You're probably ready when people come to you with questions about your area. When you can take a vague problem and turn it into a concrete solution. When you've mentored someone else. When you think about the team's success, not just your own tasks. When you can communicate technical decisions to non-technical people. When you've shipped something from idea to production without hand-holding.

You're probably not ready when you still need detailed instructions for most tasks. When you avoid ambiguity. When you haven't owned anything end-to-end. When you can't explain your work to someone outside your team.

Imposter syndrome

Imposter syndrome was worst when I was a junior. Specifically, when I got promoted from grad to associate. That's when it peaked.

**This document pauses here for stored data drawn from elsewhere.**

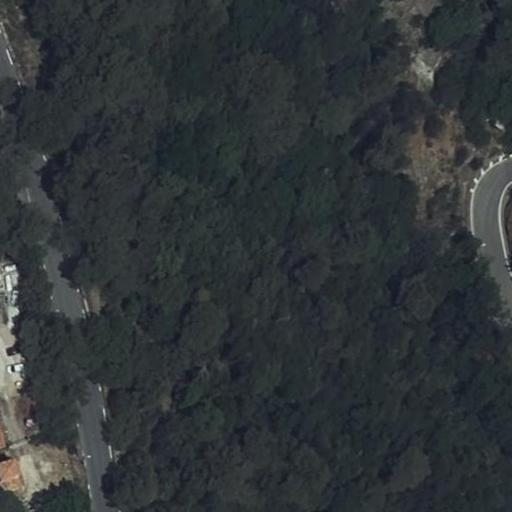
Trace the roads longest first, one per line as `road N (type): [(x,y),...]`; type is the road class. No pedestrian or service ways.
road 1 (tertiary): [(23,132),(93,359),(118,511)]
road 2 (residential): [(510,165),(490,181),(486,215),(511,300)]
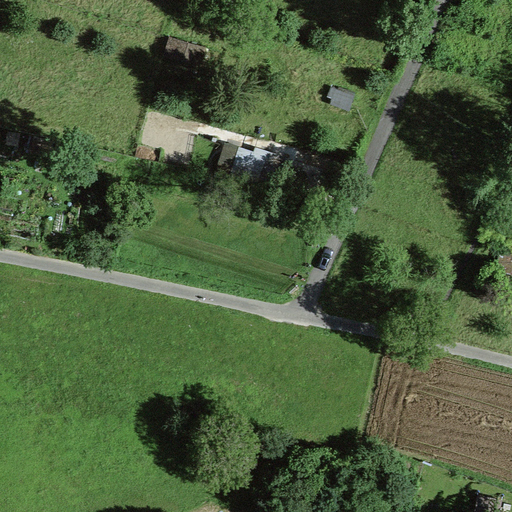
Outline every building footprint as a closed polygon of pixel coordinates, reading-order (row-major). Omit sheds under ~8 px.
[(199,62),(203,46),(171,39),(168,54),(199,62)] [(262,182),(272,153),(257,148),(255,154),(242,150),(236,170),(249,174),(247,177),(262,182)] [(511,249),(496,244),(494,253),(491,262),(511,269),(511,249)] [(481,496),(478,509),(493,511),(495,511),(498,500),(481,496)] [(398,511),(400,501),(390,499),(387,511),(398,511)]
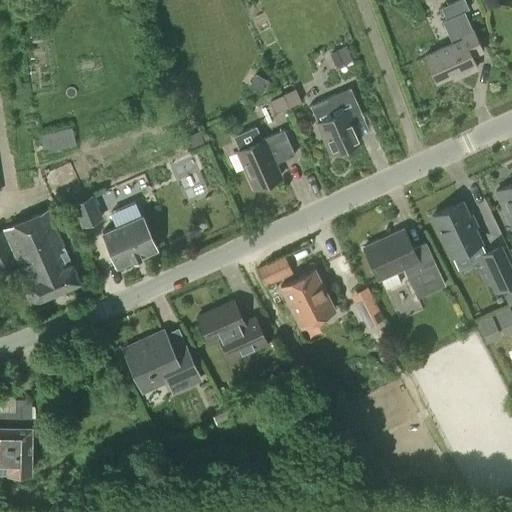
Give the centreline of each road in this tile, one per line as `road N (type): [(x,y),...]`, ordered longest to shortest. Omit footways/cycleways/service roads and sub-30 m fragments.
road 1 (tertiary): [(0,352),(511,124)]
road 2 (track): [(360,0),(421,166)]
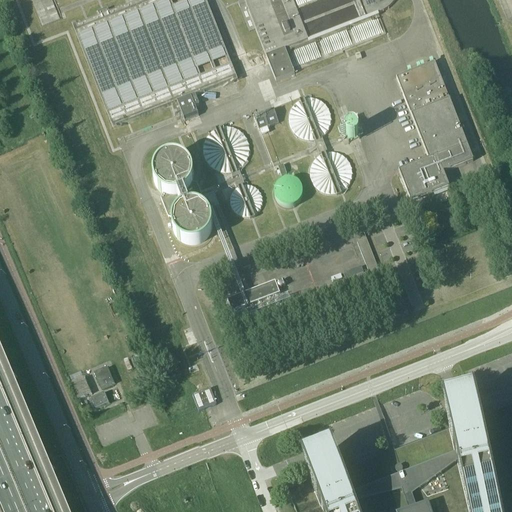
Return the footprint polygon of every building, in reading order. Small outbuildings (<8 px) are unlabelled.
[(31,0),(42,27),(59,21),(51,0),(31,0)] [(235,81),(203,0),(144,0),(109,14),(107,9),(97,13),(99,18),(73,28),(113,129),(171,106),(175,115),(181,113),(184,122),(185,122),(198,117),(195,108),(199,106),(195,96),(235,81)] [(243,0),(244,1),(238,3),(249,32),(255,30),(275,82),(294,75),(296,72),(343,54),(342,52),(386,35),(378,14),(379,13),(381,12),(383,11),(385,10),(387,9),(389,7),(391,6),(392,4),(394,2),(395,0),(243,0)] [(396,80),(395,80),(401,94),(402,94),(408,110),(428,161),(414,167),(398,173),(401,181),(410,204),(428,197),(429,196),(434,195),(447,190),(448,189),(449,189),(448,185),(444,175),(464,167),(473,163),(464,139),(463,137),(461,132),(458,124),(455,117),(449,102),(434,64),(434,65),(404,76),(402,77),(398,78),(396,79),(396,80)] [(288,119),(289,125),(292,131),(297,137),(303,140),(309,141),(316,140),(323,137),(327,132),(331,126),(332,120),(331,113),(328,107),(323,102),(317,99),(310,98),(304,99),(298,102),(293,106),(290,112),(288,119)] [(258,132),(259,132),(278,124),(274,112),(253,120),(258,132)] [(237,172),(243,168),(247,163),(249,158),(250,152),(249,146),(247,140),(243,135),(238,131),(231,128),(224,128),(217,129),(211,133),(206,138),(203,144),(202,151),(203,158),(206,164),(211,170),(217,173),(224,175),(231,175),(237,172)] [(357,150),(361,149),(363,146),(363,143),(362,140),(360,137),(357,136),(353,137),(350,139),(349,143),(350,147),(353,149),(357,150)] [(343,193),(348,188),(351,182),(353,175),(352,168),(348,162),(343,157),(337,153),(330,152),(324,153),(318,156),(314,160),(311,166),(309,172),(309,179),(312,185),(316,191),(322,195),(329,196),(336,196),(343,193)] [(175,157),(169,158),(163,160),(158,164),(154,170),(153,176),(154,183),(156,189),(161,193),(166,196),(169,197),(172,197),(175,197),(178,197),(181,196),(183,194),(186,193),(188,190),(189,188),(191,185),(192,183),(193,179),(192,173),(190,168),(186,163),(181,159),(175,157)] [(295,208),(300,204),(302,200),(303,194),(301,189),(298,185),(294,182),(289,181),(284,182),(279,185),(276,189),(275,194),(275,200),(278,205),(283,209),(289,210),(295,208)] [(200,208),(202,209),(204,204),(197,186),(192,184),(191,186),(190,187),(190,189),(189,190),(187,191),(186,193),(185,194),(183,195),(182,196),(180,196),(179,197),(177,197),(175,198),(173,198),(172,198),(170,197),(168,197),(166,197),(165,196),(163,195),(161,200),(168,219),(173,220),(174,219),(174,217),(175,215),(176,214),(178,213),(179,212),(180,210),(182,209),(183,209),(185,208),(186,207),(188,207),(190,207),(192,207),(193,207),(195,207),(197,207),(198,208),(200,208)] [(229,202),(230,208),(233,213),(238,217),(244,218),(250,218),(255,215),(259,211),(261,206),(262,201),(261,196),(258,192),(254,189),(250,187),(244,186),(238,188),(234,191),(230,196),(229,202)] [(183,245),(189,247),(196,247),(202,244),(207,240),(211,234),(212,228),(211,221),(208,215),(204,211),(202,210),(199,208),(197,208),(193,207),(190,207),(187,208),(185,209),(182,210),(180,212),(177,214),(176,216),(174,219),(172,225),(172,231),(174,237),(178,242),(183,245)] [(356,242),(368,273),(378,270),(365,238),(356,242)] [(247,293),(227,301),(232,313),(279,295),(275,283),(255,291),(247,293)] [(93,372),(100,389),(113,383),(106,367),(93,372)] [(90,393),(83,377),(70,382),(77,399),(90,393)] [(198,413),(204,411),(216,406),(210,390),(192,397),(198,413)] [(103,392),(90,397),(95,408),(108,403),(103,392)] [(500,511),(478,419),(473,397),(442,404),(449,431),(467,511),(500,511)] [(511,511),(511,405),(478,419),(500,511),(511,511)] [(467,511),(449,431),(340,473),(355,511),(418,511),(427,509),(427,511),(467,511)] [(355,511),(340,473),(331,449),(301,461),(311,485),(321,511),(355,511)] [(321,511),(311,485),(289,493),(288,493),(295,511),(321,511)]
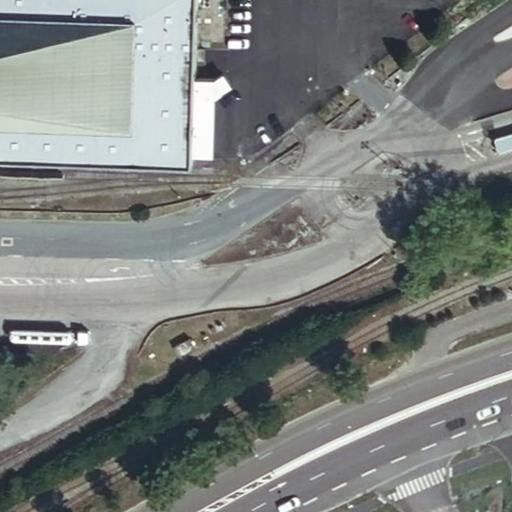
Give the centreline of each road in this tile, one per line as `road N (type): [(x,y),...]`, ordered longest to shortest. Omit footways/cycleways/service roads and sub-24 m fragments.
road 1 (secondary): [(511,347),(329,418),(153,511)]
road 2 (secondary): [(247,511),(408,432),(511,396)]
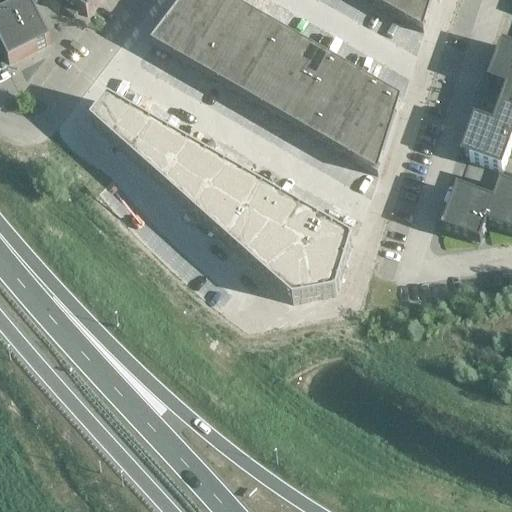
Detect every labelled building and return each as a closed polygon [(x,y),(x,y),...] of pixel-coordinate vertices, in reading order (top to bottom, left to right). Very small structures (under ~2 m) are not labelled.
[(0,0),(0,8),(17,0),(0,0)] [(100,0),(62,0),(87,19),(100,0)] [(219,0),(199,0),(159,53),(385,183),(409,109),(219,0)] [(361,0),(431,40),(443,0),(361,0)] [(50,45),(29,4),(0,18),(0,49),(8,66),(50,45)] [(511,51),(501,48),(487,86),(505,93),(499,111),(511,115),(511,51)] [(115,110),(98,132),(300,312),(344,304),(360,251),(115,110)] [(511,115),(499,111),(492,129),(474,122),(460,160),(501,175),(511,146),(511,115)] [(511,192),(500,188),(493,206),(494,206),(485,229),(486,229),(511,238),(511,192)] [(494,206),(493,206),(456,193),(441,234),(479,248),(486,229),(485,229),(494,206)]
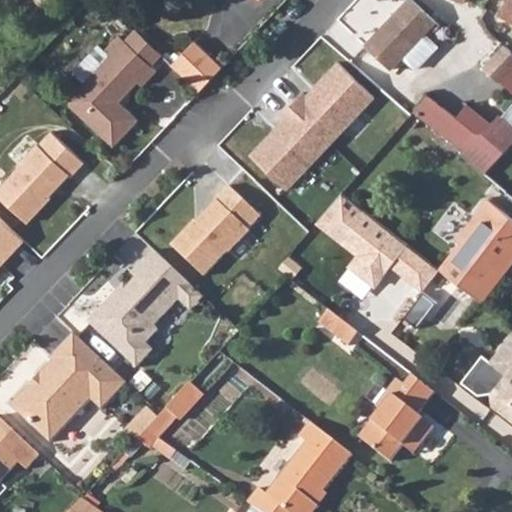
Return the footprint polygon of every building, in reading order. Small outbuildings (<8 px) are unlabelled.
[(437,21),(415,0),(406,0),(365,43),(391,68),(404,55),(417,67),(439,44),(426,32),(437,21)] [(511,0),(461,0),(465,2),(465,0),(505,0),(498,17),(511,24),(511,0)] [(127,40),(153,65),(163,55),(137,29),(127,40)] [(72,105),(115,145),(140,120),(120,101),(139,81),(143,85),(158,70),(153,65),(127,40),(121,35),(106,50),(100,44),(78,67),(78,74),(86,82),(71,97),(72,105)] [(172,64),(191,81),(212,59),(193,41),(172,64)] [(511,53),(502,46),(482,70),(498,84),(511,67),(511,53)] [(191,81),(200,90),(221,68),(212,59),(191,81)] [(302,91),(290,104),(331,142),(374,95),(337,61),(305,95),(302,91)] [(416,111),(431,124),(445,109),(429,96),(416,111)] [(250,154),(287,189),(331,142),(290,104),(278,116),(282,120),(250,154)] [(431,124),(463,150),(476,134),(461,121),(445,109),(431,124)] [(461,153),(484,173),(511,142),(511,127),(500,116),(483,133),(479,130),(476,134),(463,150),(461,153)] [(71,176),(85,162),(53,131),(40,144),(39,143),(18,164),(18,168),(0,187),(0,195),(28,222),(51,197),(50,195),(47,192),(53,186),(58,186),(70,174),(71,176)] [(196,220),(172,245),(205,275),(227,252),(230,251),(251,230),(249,228),(262,215),(229,185),(216,198),(218,200),(206,212),(206,218),(201,224),(198,221),(196,220)] [(47,192),(50,195),(58,186),(53,186),(47,192)] [(342,194),(317,223),(358,255),(349,267),(375,287),(391,266),(423,291),(440,269),(342,194)] [(440,269),(476,297),(499,266),(506,272),(511,264),(511,218),(488,200),(455,242),(459,245),(440,269)] [(206,218),(206,212),(198,221),(201,224),(206,218)] [(0,263),(2,266),(26,240),(0,215),(0,263)] [(193,285),(155,249),(132,272),(138,277),(123,293),(116,293),(89,321),(138,366),(154,349),(147,343),(159,329),(155,325),(180,298),(193,285)] [(476,297),(483,302),(506,272),(499,266),(476,297)] [(125,283),(116,293),(123,293),(129,286),(125,283)] [(180,298),(192,310),(205,296),(193,285),(180,298)] [(331,311),(320,323),(344,342),(355,329),(331,311)] [(129,382),(76,332),(52,358),(55,360),(13,405),(52,442),(93,399),(104,409),(129,382)] [(483,355),(462,382),(478,395),(491,393),(492,406),(511,420),(511,332),(491,361),(483,355)] [(404,446),(411,437),(422,446),(437,427),(420,413),(436,393),(413,376),(405,386),(398,381),(376,408),(381,412),(360,438),(391,462),(404,446)] [(180,394),(195,407),(207,395),(192,382),(180,394)] [(168,408),(175,414),(183,420),(195,407),(180,394),(168,408)] [(148,430),(160,417),(149,406),(129,428),(140,438),(148,430)] [(42,454),(0,414),(0,479),(2,481),(21,461),(29,469),(42,454)] [(312,423),(301,437),(307,442),(268,494),(260,488),(250,503),(262,511),(313,511),(317,506),(314,503),(353,454),(312,423)] [(404,446),(415,455),(422,446),(411,437),(404,446)] [(72,511),(101,511),(83,499),(72,511)]
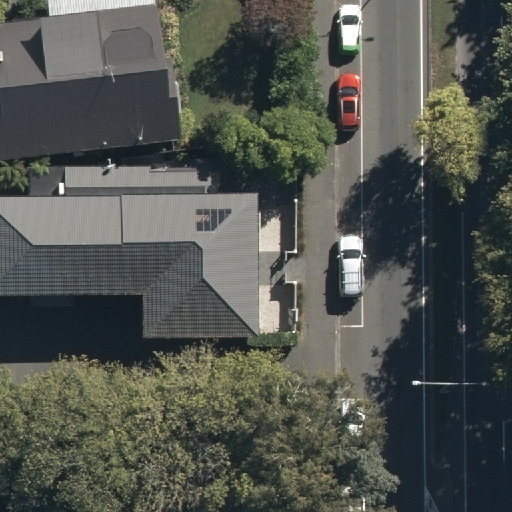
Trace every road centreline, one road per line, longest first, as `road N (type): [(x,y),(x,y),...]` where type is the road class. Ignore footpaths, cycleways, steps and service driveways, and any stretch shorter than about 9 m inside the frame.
road 1 (primary): [(390,511),(387,0)]
road 2 (primary): [(508,0),(511,447)]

Dunning-Kruger in action. I was finally at a point where I understood how vast my ignorance was. I could see how much I didn't know. And I was surrounded by the smartest people I'd ever worked with, people intrinsically passionate about doing good work and taking pride in what we did as a team.

I had amazing mentors and an amazing manager who helped me combat it. But it was rough for a while.

By the time I got to senior, I'd made peace with not knowing everything. The imposter syndrome faded. Not because I knew more, but because I'd accepted that not knowing is permanent and that's okay.

What actually helped: keeping a running list of things I'd done well. Every time I did something good, I wrote it down. When I felt like a fraud, I read the list. It's hard to argue with evidence. This is also great ammunition when promotion or pay evaluation cycle comes around. You'll forget what you did six months ago. The list won't.

The other thing that helped: realising everyone feels this way. The senior engineers I admired told me they felt like frauds too. It never fully goes away. You just get better at managing it.


The honest bit

It's easy to get promoted to a senior title. It's very different to provide senior value.

I got promoted to senior before I was delivering senior value. I know that. But that's part of the learning curve. Having the title pushed me to accelerate. To understand how to add value. To not just build solutions, but tackle problems at their root.

The title came first. The capability followed. I'm not sure that's wrong, actually. Sometimes you need the pressure of the expectation to rise to meet it.

The uncomfortable truth: some people get senior titles and coast. They were good enough to get promoted, then they stopped growing. The title became the destination instead of the beginning. Don't be that person.

What I wish someone had told apprentice-me

You got the job you'd dreamed of since you were a pre-teen. It's everything you wanted and more.

But you're still nowhere near as good as you want to be.

And that's fine. That's the whole point. You keep going.

Your first job matters, but not as much as you think. It's a starting point. You can course-correct. Don't stress too much about getting it perfect.

Switching jobs is how you learn fastest. Different codebases, different teams, different problems. Each switch accelerates your learning. Don't stay somewhere comfortable for too long.

Nobody knows what they're doing as much as you think they do. The senior engineers are figuring it out too. They're just better at managing uncertainty.

The soft skills are the hard skills. Communication, collaboration, managing up, giving feedback. These matter more than you think. Technical skills get you in the door. Soft skills determine how far you go.

And for the love of god, take care of yourself. You can't code if you're burned out. Sleep. Exercise. Take breaks. This is a marathon.


Three years from apprentice to senior. Looking back, the speed wasn't because I was special. It was because I was willing to feel stupid, ask questions, take ownership before I was ready, and learn from people much better than me.

And for the record: I'm a few years into the senior thing now, and I'm still dumb. I'm still nowhere near as good as the engineers I look up to. The senior title doesn't mean I've figured it out. It means I've figured out enough to be useful while I keep learning.

That's it. That's the whole thing.

If you're just starting out: you've got this. It's going to be uncomfortable. You're going to feel dumb. That's the job. Keep going.